There are global optimization contexts where constraints are informed by data, without having access to the underlying models. Some examples are simulation data in the design of engineered systems, outcomes of past experiments, or anthropogenic data such as clinical data and consumer preferences. In theory, OCT-HaGOn is able to learn constraints from arbitrary data and integrate these models in an optimization setting. However, we have yet to perform experiments to confirm the efficacy of OCT-HaGOn in real-world decision making using data-driven constraints. Such an embedding of data into optimization via constraint learning has important implications for a variety of fields, such as healthcare and operations research.

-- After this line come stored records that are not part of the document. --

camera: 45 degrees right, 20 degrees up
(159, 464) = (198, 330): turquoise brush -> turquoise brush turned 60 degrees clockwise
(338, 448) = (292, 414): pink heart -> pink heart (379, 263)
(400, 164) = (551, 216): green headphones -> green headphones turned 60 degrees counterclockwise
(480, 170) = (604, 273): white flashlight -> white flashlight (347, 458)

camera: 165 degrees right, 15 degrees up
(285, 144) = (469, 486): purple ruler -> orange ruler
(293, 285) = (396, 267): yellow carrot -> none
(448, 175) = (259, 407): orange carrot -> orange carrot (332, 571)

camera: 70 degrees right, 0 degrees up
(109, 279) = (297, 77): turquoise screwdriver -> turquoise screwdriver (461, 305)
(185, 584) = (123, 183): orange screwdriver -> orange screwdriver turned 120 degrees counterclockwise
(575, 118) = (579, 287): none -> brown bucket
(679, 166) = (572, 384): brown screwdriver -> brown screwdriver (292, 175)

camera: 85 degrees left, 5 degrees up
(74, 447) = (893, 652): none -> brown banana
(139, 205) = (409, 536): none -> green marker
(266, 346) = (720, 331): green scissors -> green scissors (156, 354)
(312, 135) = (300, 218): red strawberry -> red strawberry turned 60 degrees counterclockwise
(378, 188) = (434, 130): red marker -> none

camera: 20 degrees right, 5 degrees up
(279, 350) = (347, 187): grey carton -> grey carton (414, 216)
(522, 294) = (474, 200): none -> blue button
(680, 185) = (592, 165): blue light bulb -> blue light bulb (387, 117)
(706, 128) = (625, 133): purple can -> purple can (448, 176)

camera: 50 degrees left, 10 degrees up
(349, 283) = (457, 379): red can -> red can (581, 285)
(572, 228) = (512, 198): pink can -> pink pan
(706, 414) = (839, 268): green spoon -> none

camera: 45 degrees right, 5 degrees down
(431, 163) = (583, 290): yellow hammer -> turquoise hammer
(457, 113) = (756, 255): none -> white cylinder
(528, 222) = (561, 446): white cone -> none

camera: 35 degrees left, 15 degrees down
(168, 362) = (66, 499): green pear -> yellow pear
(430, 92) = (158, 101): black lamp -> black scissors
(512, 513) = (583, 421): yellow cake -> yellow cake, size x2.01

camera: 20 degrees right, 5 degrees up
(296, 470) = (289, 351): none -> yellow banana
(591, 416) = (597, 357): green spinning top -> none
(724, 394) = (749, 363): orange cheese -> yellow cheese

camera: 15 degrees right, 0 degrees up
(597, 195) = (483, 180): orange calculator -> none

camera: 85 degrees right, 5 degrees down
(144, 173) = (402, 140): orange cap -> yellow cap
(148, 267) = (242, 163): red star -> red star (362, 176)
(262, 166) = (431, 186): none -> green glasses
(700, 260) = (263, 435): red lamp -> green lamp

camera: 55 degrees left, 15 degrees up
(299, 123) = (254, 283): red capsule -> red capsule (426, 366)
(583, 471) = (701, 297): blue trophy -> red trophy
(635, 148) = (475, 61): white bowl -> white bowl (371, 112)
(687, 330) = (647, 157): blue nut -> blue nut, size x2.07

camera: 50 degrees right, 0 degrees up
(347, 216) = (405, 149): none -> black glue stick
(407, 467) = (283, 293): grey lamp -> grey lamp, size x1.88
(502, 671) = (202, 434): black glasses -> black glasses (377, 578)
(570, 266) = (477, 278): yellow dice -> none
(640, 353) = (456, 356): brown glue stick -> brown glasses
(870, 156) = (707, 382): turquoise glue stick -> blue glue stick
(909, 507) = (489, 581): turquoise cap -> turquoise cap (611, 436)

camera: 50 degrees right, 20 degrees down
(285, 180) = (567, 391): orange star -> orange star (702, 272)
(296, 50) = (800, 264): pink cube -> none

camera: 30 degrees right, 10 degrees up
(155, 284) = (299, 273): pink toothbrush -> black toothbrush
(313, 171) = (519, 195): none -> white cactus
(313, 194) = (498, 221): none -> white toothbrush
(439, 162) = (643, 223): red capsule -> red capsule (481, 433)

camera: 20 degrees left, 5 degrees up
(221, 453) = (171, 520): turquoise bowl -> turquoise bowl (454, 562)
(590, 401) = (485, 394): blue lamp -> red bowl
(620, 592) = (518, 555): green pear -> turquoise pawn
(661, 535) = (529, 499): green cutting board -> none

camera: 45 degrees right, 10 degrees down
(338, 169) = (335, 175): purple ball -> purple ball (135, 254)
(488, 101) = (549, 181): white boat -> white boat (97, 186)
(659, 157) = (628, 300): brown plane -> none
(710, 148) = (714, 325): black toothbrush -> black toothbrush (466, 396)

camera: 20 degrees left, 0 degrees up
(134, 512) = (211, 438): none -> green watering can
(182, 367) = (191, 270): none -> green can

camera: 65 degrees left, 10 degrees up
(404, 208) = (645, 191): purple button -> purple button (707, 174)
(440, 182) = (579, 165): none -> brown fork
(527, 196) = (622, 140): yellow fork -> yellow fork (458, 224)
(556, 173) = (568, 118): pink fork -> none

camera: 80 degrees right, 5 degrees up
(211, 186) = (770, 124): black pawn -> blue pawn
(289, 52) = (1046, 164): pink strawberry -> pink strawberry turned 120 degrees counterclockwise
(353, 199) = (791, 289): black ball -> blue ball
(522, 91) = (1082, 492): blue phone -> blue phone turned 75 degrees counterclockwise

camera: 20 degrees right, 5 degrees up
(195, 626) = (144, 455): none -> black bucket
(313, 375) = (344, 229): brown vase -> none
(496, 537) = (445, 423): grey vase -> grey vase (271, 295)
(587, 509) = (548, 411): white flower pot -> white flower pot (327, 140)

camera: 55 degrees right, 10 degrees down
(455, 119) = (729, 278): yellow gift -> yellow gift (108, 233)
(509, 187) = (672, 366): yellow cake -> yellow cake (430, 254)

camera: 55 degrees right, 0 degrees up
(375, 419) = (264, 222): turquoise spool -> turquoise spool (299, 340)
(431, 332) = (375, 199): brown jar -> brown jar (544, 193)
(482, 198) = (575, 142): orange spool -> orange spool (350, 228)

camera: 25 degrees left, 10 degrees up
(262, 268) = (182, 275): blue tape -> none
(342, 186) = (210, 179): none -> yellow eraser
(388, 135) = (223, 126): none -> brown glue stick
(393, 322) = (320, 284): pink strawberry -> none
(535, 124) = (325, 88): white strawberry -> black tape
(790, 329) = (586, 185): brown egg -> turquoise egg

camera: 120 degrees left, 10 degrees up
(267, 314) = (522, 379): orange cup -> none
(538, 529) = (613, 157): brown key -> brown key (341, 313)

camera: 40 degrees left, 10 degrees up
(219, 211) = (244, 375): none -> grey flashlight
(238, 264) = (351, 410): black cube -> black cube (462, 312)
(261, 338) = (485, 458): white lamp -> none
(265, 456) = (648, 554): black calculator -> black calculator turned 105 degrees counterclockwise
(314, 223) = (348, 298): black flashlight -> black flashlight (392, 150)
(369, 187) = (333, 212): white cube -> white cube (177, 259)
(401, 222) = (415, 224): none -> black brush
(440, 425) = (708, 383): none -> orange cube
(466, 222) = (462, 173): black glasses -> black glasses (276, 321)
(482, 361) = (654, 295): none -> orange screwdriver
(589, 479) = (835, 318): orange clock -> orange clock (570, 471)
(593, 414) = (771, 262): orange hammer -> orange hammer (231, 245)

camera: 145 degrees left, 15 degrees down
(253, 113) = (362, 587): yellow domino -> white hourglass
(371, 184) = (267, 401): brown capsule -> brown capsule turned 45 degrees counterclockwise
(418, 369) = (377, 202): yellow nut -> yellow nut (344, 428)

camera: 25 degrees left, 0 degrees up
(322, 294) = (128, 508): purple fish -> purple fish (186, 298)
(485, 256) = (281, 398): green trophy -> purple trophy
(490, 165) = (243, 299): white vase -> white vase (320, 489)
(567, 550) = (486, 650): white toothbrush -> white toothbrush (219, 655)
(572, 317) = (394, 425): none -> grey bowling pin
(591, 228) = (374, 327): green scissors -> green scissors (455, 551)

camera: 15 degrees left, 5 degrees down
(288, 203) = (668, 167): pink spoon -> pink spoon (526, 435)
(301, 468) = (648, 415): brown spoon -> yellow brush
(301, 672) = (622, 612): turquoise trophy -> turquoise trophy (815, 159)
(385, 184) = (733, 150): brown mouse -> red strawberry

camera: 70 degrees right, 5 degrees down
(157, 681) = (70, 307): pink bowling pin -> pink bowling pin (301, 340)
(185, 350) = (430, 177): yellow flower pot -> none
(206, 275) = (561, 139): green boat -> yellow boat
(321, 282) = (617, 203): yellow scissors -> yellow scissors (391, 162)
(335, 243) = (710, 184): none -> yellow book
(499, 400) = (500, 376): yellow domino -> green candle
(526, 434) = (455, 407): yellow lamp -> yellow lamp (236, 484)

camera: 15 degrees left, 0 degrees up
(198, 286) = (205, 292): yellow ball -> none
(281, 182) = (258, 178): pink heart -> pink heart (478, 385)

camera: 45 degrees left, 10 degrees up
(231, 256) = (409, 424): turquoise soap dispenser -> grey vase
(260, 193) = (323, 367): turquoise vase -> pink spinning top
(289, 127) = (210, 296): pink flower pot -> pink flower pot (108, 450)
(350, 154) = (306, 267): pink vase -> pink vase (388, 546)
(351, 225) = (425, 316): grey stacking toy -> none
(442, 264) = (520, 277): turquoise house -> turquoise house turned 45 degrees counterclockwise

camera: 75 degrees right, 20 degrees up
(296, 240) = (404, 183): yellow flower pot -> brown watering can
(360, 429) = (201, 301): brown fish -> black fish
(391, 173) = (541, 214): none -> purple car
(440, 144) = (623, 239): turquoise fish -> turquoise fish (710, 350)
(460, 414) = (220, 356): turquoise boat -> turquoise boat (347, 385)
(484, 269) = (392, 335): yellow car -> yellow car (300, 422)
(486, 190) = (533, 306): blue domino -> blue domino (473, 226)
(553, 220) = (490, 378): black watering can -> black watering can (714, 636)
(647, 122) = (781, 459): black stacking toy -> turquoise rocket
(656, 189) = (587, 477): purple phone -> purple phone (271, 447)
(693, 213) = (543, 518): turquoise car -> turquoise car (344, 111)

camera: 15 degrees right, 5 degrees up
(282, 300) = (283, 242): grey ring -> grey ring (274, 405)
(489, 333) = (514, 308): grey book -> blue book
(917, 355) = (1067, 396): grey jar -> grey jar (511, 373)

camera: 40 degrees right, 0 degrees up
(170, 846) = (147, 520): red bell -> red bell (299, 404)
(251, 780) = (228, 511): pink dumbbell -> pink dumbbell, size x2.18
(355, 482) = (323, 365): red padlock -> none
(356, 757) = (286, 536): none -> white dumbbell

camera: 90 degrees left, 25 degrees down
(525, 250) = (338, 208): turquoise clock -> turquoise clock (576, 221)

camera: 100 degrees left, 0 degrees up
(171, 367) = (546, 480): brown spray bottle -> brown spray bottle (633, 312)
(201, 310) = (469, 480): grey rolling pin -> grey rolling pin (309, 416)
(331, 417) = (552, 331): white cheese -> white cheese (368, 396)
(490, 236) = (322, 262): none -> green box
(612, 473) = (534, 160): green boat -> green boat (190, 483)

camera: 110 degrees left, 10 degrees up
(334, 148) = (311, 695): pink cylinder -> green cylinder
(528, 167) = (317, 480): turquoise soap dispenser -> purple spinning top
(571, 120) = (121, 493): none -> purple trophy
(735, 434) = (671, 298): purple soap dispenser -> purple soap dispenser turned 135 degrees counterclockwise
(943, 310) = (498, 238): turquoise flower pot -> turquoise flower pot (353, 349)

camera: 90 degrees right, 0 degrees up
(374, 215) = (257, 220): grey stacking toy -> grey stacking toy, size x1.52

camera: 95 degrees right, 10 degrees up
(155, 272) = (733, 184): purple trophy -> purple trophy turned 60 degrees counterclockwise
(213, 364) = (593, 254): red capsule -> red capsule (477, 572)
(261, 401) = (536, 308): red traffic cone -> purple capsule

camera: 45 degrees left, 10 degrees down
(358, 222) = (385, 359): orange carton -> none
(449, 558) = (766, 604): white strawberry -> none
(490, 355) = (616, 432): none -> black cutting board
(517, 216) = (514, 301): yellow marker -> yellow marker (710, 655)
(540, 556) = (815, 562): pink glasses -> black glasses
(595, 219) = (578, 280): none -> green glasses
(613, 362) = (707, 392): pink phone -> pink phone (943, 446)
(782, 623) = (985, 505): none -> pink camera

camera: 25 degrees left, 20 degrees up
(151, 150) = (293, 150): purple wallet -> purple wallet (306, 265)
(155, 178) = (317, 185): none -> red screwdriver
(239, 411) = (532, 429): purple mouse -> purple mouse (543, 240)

8.7 Integration of other MIO-compatible ML models

While this paper focuses on the use of OCT-Hs and ORT-Hs for constraint learning, there are other ML models that have optimization-compatible representations. Maragno et al. [24] explore the possibility of using linear models, decision trees and their variants, and multi-layer perceptrons to learn constraints and objectives from data. OCT-HaGOn could easily be extended to accommodate such other MIO-representable ML models.

9 Conclusion

In this paper, we have proposed an intuitive new heuristic method for solving global optimization problems leveraging interpretable ML and efficient MIO. Our method approximates explicit and inexplicit nonlinear constraints in global optimization problems using OCT-Hs and ORT-Hs, using the natural disjunctive representation of decision trees. We demonstrate, both theoretically and practically, that the disjunctive MIO approximations are efficiently solvable using modern solvers, and result in near-optimal and near-feasible solutions to global optimization problems. We then improve our solutions using gradient-based methods to obtain feasible and high-performing solutions. We demonstrate that our global optimizer OCT-HaGOn can address a number of benchmark and real-world problems. The Julia implementation of OCT-HaGOn as described in this paper is available via the link in “Appendix 10.1”.

The method we present is more than a new tool in the global optimization literature. Tree-based optimization stands out among existing global optimization tools because it can handle constraints that are explicit and inexplicit, and even learn constraints from arbitrary data. To the author’s best knowledge, it is the most general global optimization method in the literature, since it has no requirements on the mathematical primitives of constraints or variables. Our method only requires a bounded decision variable domain over the nonlinear constraints. This has important implications to a number of fields that can benefit from optimization, but have yet to do so due to lack of efficient mathematical formulations.